# Analog Gamepad for Fifa 07



## Ypschita (Aug 19, 2008)

Does anyone have experience of using an Analog Gamepad with Fifa 07 computer game? Which brand should I go for and how much will it cost in Mumbai?
Regards


----------



## Psychosocial (Aug 19, 2008)

^^Yus, I have played with X360 controller , Microsoft SideWinder Controller and a local TwinShock clone (Made in China).

IMO, get the cheap Made in China ones, they will suffice. look for 500-600 bucks one 

If not, get the X360 Controller. Ultimate game controller. It wil be around 3k.


----------



## moshel (Aug 19, 2008)

im using the Logitech Rumblepad 2 with FIFA. works like a breeze. 

you have 2 options 1. Logitech Rumblepad 2 - which is a Playstation type remote. 2. Logitech Chillstream - which is a xbox type remote.

You can find the rates here

ofcourse u can go for the el-cheapo Rs. 500 gamepads...i dont have any experience with them. 

if u go with a branded gamepad, like that of logitech or saitek, you wont face any problems in any game.


----------



## abhisek_bsws (Aug 19, 2008)

for around 400 bucks u will get a good zebronics ps2 vibration gamepad....I have one and it is giving me very good service for over a year


----------



## Psychosocial (Aug 19, 2008)

^+1


----------



## VarDOS (Aug 19, 2008)

Ya I Have Played Fifa 08. On My TwinShock Analog GamePad


----------

* _Recorded data_:
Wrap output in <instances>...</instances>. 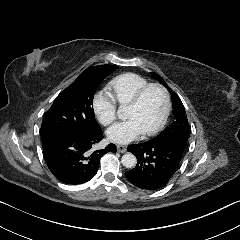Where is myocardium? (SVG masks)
<instances>
[{"mask_svg":"<svg viewBox=\"0 0 240 240\" xmlns=\"http://www.w3.org/2000/svg\"><path fill=\"white\" fill-rule=\"evenodd\" d=\"M152 88H156L162 93V96H163V112H162V116H161L160 121L158 122V124L154 128H152L149 131H143L142 132V135L147 136V137L154 136L157 133H159L164 128V126L167 122V119H168V116H169V113H170V107H171L170 96H169V93H168L167 89L164 86H162L161 84L149 83V84L141 87L136 92V94L133 97V99L131 100V102L128 103L124 107V110H131V109L137 108L140 105L144 94Z\"/></svg>","mask_w":240,"mask_h":240,"instance_id":"myocardium-1","label":"myocardium"}]
</instances>
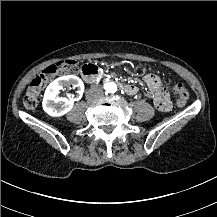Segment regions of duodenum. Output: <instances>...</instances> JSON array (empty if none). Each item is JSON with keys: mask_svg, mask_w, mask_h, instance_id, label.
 <instances>
[{"mask_svg": "<svg viewBox=\"0 0 217 217\" xmlns=\"http://www.w3.org/2000/svg\"><path fill=\"white\" fill-rule=\"evenodd\" d=\"M81 75L85 82L94 83L98 75V67L94 64L88 63L82 66ZM120 89L129 95L136 93L137 88L131 84H120Z\"/></svg>", "mask_w": 217, "mask_h": 217, "instance_id": "1", "label": "duodenum"}]
</instances>
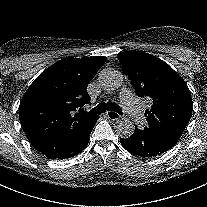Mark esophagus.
<instances>
[{
    "mask_svg": "<svg viewBox=\"0 0 207 207\" xmlns=\"http://www.w3.org/2000/svg\"><path fill=\"white\" fill-rule=\"evenodd\" d=\"M106 116L110 120H117V119L120 118V115L117 112H115V111H107L106 112Z\"/></svg>",
    "mask_w": 207,
    "mask_h": 207,
    "instance_id": "esophagus-1",
    "label": "esophagus"
}]
</instances>
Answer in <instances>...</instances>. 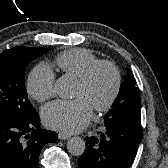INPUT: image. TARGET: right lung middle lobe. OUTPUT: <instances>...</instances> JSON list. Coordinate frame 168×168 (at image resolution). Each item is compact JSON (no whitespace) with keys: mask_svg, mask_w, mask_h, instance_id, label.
<instances>
[{"mask_svg":"<svg viewBox=\"0 0 168 168\" xmlns=\"http://www.w3.org/2000/svg\"><path fill=\"white\" fill-rule=\"evenodd\" d=\"M49 50L19 46L0 54V117L27 119L37 114L25 89V69Z\"/></svg>","mask_w":168,"mask_h":168,"instance_id":"1","label":"right lung middle lobe"}]
</instances>
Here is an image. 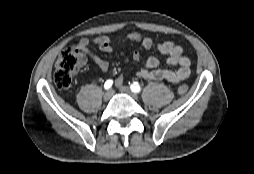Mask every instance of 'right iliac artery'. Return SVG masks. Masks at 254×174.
<instances>
[{
  "label": "right iliac artery",
  "instance_id": "1",
  "mask_svg": "<svg viewBox=\"0 0 254 174\" xmlns=\"http://www.w3.org/2000/svg\"><path fill=\"white\" fill-rule=\"evenodd\" d=\"M112 84H113V81H112V80H107V81L105 82V84H104V88H105V89H109V88H111Z\"/></svg>",
  "mask_w": 254,
  "mask_h": 174
}]
</instances>
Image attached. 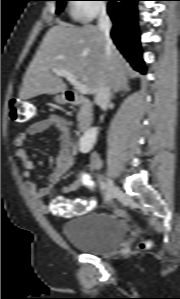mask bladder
<instances>
[{"label": "bladder", "mask_w": 180, "mask_h": 299, "mask_svg": "<svg viewBox=\"0 0 180 299\" xmlns=\"http://www.w3.org/2000/svg\"><path fill=\"white\" fill-rule=\"evenodd\" d=\"M62 232L73 247L88 254L107 255L121 248L127 229L119 217L100 212L82 214L67 221Z\"/></svg>", "instance_id": "1"}]
</instances>
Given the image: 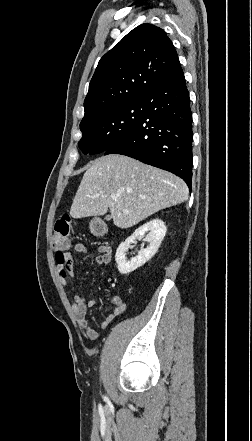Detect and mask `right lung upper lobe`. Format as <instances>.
<instances>
[{
    "mask_svg": "<svg viewBox=\"0 0 252 441\" xmlns=\"http://www.w3.org/2000/svg\"><path fill=\"white\" fill-rule=\"evenodd\" d=\"M179 65L163 29L148 23L137 26L100 59L84 101L82 121L140 99Z\"/></svg>",
    "mask_w": 252,
    "mask_h": 441,
    "instance_id": "cb5924a9",
    "label": "right lung upper lobe"
}]
</instances>
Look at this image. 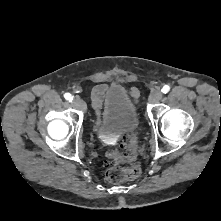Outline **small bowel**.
<instances>
[{
  "label": "small bowel",
  "instance_id": "small-bowel-1",
  "mask_svg": "<svg viewBox=\"0 0 221 221\" xmlns=\"http://www.w3.org/2000/svg\"><path fill=\"white\" fill-rule=\"evenodd\" d=\"M106 90H107L106 84H99L92 89L91 94H90L91 104L98 116V122H99V117H100V113L102 109L103 97H104ZM133 93L135 94L136 91H133Z\"/></svg>",
  "mask_w": 221,
  "mask_h": 221
}]
</instances>
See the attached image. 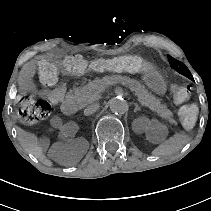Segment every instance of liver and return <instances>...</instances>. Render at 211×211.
I'll return each mask as SVG.
<instances>
[{
	"label": "liver",
	"instance_id": "liver-1",
	"mask_svg": "<svg viewBox=\"0 0 211 211\" xmlns=\"http://www.w3.org/2000/svg\"><path fill=\"white\" fill-rule=\"evenodd\" d=\"M18 139L26 151L32 153L35 157L42 160L46 165H51V162L45 158L42 149L38 146L37 137L34 134L28 133L21 128L17 129Z\"/></svg>",
	"mask_w": 211,
	"mask_h": 211
}]
</instances>
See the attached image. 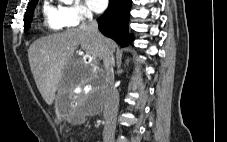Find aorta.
Returning <instances> with one entry per match:
<instances>
[{"instance_id":"aorta-1","label":"aorta","mask_w":227,"mask_h":142,"mask_svg":"<svg viewBox=\"0 0 227 142\" xmlns=\"http://www.w3.org/2000/svg\"><path fill=\"white\" fill-rule=\"evenodd\" d=\"M65 1H67V2H72V0H65Z\"/></svg>"}]
</instances>
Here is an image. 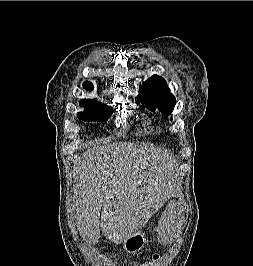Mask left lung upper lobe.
<instances>
[{
  "mask_svg": "<svg viewBox=\"0 0 253 266\" xmlns=\"http://www.w3.org/2000/svg\"><path fill=\"white\" fill-rule=\"evenodd\" d=\"M136 98L137 104H146L148 109H158L166 115L171 114L176 104V99L170 93L166 81L158 75H153L143 82V86L139 88V95Z\"/></svg>",
  "mask_w": 253,
  "mask_h": 266,
  "instance_id": "obj_1",
  "label": "left lung upper lobe"
}]
</instances>
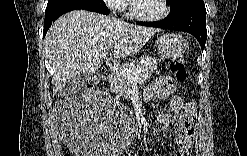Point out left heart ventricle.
Segmentation results:
<instances>
[{
  "instance_id": "1",
  "label": "left heart ventricle",
  "mask_w": 247,
  "mask_h": 156,
  "mask_svg": "<svg viewBox=\"0 0 247 156\" xmlns=\"http://www.w3.org/2000/svg\"><path fill=\"white\" fill-rule=\"evenodd\" d=\"M134 6L140 15H154L162 10L161 2L157 0L135 1Z\"/></svg>"
}]
</instances>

* _Directions for this task_:
Which usernames posted in the forum thread about an analog gamepad for Fifa 07? List each one once.

* _Exercise result_:
Ypschita, Psychosocial, moshel, abhisek_bsws, VarDOS